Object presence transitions
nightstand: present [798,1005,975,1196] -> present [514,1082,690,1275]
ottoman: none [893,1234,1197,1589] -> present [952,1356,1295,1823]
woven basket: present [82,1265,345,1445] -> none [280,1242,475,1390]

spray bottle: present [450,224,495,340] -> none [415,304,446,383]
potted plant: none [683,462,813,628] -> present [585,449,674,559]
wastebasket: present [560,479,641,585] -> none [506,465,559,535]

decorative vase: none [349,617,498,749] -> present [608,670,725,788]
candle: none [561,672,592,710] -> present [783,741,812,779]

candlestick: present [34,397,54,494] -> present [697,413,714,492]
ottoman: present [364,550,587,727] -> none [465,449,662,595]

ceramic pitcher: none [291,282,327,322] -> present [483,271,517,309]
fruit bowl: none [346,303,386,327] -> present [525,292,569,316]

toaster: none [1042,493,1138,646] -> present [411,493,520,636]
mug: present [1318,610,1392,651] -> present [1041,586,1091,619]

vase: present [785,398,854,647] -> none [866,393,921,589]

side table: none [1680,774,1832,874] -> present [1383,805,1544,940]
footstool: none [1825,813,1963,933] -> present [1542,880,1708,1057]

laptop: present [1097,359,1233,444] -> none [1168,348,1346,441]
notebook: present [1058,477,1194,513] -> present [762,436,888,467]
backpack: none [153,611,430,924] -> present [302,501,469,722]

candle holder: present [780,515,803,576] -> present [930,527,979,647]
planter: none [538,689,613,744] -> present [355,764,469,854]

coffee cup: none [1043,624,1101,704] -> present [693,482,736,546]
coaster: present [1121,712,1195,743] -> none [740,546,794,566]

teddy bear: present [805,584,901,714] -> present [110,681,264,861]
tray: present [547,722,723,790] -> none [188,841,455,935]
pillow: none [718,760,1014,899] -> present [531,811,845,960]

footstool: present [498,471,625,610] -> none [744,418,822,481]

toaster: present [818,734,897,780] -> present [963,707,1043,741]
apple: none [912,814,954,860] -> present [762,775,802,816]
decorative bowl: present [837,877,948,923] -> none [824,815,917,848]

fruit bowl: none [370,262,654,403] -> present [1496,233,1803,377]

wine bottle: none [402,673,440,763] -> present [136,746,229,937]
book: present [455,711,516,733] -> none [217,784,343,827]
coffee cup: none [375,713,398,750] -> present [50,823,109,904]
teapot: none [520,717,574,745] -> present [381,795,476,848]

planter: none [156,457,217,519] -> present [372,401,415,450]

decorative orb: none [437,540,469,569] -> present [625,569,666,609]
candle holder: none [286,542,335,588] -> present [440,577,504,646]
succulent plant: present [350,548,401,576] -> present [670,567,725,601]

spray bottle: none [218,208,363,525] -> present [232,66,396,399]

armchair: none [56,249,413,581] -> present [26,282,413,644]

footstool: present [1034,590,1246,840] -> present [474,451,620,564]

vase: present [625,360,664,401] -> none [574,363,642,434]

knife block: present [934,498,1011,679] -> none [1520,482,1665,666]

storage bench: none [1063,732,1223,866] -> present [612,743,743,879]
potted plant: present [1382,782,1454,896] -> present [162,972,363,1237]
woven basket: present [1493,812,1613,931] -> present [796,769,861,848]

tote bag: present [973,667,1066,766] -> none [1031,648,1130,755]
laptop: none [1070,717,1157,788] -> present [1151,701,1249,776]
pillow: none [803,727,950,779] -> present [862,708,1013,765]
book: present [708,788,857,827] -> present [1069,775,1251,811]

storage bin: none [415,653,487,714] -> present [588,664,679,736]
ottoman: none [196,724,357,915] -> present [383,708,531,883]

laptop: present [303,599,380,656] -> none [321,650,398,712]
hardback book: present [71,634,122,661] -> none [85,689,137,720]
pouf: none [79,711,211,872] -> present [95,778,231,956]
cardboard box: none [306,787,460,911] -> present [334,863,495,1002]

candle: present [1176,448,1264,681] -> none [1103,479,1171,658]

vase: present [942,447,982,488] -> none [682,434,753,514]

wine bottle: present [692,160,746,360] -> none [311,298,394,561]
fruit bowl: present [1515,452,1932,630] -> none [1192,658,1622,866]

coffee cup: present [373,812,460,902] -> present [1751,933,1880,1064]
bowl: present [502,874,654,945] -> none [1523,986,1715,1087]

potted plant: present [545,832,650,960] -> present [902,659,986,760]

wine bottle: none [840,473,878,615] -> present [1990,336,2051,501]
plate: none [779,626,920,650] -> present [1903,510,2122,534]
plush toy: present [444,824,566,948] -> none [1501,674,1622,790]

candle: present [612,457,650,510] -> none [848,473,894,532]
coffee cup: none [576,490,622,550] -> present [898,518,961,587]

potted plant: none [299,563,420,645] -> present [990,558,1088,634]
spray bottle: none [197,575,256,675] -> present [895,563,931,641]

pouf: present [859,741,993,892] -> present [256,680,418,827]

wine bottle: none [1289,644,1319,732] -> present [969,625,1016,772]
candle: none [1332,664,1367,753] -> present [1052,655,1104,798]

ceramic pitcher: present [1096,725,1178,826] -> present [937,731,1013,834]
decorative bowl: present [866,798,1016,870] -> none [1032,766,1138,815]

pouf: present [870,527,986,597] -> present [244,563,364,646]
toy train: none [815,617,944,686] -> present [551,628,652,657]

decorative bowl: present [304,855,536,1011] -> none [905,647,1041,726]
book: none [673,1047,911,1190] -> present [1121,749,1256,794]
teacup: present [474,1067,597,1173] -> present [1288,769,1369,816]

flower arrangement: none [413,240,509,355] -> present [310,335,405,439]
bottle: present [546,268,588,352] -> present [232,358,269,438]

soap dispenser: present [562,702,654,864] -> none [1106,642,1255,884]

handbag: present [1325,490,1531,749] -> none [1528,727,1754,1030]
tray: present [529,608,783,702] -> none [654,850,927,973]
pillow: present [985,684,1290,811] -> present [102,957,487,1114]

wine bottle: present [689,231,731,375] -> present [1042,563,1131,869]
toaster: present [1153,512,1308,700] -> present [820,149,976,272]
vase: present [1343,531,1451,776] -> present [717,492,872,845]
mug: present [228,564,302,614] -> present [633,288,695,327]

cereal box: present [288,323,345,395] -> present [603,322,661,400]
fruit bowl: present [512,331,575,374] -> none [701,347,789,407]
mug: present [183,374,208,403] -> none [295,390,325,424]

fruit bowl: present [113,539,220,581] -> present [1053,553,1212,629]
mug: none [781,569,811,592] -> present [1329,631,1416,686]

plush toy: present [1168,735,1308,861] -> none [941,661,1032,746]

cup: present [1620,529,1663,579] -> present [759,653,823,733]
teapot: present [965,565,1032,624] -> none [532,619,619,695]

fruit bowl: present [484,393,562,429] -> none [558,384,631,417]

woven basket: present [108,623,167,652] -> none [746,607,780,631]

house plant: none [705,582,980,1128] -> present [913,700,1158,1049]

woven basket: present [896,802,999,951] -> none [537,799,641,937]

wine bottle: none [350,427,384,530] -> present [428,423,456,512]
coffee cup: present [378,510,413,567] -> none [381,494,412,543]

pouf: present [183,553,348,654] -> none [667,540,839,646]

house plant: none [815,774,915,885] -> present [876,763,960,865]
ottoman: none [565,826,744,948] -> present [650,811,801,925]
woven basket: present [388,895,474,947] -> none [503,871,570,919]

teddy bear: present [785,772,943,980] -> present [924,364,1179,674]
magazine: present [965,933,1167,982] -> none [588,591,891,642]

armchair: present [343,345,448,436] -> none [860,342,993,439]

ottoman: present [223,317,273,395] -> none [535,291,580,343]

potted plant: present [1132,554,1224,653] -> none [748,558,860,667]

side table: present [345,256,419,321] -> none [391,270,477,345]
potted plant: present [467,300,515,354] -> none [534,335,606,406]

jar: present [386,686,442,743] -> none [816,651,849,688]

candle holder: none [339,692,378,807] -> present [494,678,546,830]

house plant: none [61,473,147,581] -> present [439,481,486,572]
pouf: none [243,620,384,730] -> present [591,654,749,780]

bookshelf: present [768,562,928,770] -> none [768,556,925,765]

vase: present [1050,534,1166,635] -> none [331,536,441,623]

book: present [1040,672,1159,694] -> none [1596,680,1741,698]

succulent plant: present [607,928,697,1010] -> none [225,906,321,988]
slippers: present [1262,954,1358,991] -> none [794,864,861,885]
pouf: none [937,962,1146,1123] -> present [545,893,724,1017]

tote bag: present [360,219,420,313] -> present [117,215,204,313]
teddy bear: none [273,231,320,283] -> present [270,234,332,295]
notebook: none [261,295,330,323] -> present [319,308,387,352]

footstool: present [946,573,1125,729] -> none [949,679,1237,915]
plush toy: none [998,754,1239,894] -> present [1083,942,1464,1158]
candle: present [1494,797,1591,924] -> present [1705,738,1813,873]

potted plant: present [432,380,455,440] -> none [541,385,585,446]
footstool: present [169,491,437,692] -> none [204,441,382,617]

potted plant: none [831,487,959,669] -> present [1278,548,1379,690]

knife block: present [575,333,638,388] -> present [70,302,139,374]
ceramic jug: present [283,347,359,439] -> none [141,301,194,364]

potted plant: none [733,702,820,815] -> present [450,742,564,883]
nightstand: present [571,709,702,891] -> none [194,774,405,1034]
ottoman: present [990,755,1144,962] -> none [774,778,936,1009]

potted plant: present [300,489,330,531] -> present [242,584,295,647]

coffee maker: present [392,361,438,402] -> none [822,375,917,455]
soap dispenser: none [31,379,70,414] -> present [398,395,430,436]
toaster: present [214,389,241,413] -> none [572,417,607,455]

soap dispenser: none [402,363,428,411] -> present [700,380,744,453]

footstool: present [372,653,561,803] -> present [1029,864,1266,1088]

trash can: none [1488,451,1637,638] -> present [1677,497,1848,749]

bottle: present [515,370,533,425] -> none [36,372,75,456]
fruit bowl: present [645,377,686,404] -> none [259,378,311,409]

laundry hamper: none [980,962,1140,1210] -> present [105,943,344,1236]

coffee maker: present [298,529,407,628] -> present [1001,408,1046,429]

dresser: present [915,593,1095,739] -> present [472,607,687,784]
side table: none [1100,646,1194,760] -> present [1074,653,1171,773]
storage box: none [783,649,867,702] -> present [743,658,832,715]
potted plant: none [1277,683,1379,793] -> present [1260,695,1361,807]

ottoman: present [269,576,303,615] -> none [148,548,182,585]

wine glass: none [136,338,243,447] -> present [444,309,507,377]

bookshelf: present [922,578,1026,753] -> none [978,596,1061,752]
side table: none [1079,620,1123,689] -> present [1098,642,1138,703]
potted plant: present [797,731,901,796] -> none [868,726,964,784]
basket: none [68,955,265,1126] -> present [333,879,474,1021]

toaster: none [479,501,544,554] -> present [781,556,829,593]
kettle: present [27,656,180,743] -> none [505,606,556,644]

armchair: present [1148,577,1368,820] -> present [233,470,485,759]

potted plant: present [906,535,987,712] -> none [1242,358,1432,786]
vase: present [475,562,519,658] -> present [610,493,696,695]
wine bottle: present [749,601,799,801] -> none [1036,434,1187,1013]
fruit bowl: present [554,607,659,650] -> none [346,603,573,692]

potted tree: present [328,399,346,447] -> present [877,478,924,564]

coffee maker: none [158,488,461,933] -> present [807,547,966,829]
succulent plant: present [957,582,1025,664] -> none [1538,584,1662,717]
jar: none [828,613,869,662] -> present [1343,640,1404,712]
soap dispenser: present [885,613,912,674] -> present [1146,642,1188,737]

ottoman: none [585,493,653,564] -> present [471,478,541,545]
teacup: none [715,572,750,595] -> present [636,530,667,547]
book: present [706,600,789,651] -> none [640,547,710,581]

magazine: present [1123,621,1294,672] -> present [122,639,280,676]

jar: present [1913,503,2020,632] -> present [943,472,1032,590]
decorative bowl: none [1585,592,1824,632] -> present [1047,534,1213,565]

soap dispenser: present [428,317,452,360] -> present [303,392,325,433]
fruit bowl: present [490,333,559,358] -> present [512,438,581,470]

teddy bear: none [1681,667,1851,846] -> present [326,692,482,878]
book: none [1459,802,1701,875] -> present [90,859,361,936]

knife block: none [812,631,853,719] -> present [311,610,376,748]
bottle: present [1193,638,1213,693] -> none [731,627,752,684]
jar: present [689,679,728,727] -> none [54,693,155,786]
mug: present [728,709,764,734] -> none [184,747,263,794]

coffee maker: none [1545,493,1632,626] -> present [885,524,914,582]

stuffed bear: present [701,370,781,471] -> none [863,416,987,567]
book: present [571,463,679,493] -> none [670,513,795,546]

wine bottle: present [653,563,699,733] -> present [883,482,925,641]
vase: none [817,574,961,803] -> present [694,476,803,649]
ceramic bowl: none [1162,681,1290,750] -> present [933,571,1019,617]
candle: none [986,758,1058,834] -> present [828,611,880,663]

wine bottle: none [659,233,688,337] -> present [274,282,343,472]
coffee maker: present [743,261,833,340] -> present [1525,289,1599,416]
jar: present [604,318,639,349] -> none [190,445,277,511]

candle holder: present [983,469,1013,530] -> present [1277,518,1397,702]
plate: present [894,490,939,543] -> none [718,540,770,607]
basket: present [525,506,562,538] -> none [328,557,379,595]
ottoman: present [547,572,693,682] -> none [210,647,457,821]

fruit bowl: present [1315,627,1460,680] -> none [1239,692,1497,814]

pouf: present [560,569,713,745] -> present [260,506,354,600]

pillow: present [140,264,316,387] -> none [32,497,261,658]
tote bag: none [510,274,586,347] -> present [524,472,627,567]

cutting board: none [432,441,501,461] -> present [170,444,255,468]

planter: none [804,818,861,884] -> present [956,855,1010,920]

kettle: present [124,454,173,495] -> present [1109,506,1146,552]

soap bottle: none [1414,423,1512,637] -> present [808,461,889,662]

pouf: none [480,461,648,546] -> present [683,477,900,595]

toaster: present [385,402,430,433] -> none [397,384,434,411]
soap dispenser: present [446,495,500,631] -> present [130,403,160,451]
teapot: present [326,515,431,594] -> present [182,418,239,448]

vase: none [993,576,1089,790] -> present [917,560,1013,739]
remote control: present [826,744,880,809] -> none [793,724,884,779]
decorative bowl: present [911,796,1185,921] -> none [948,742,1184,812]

*WHAT YOU HAVE TO DO*
Copy all lines above where "bear" is present.

*RESPONSE AREA*
teddy bear: present [805,584,901,714] -> present [110,681,264,861]
teddy bear: present [785,772,943,980] -> present [924,364,1179,674]
teddy bear: none [273,231,320,283] -> present [270,234,332,295]
teddy bear: none [1681,667,1851,846] -> present [326,692,482,878]
stuffed bear: present [701,370,781,471] -> none [863,416,987,567]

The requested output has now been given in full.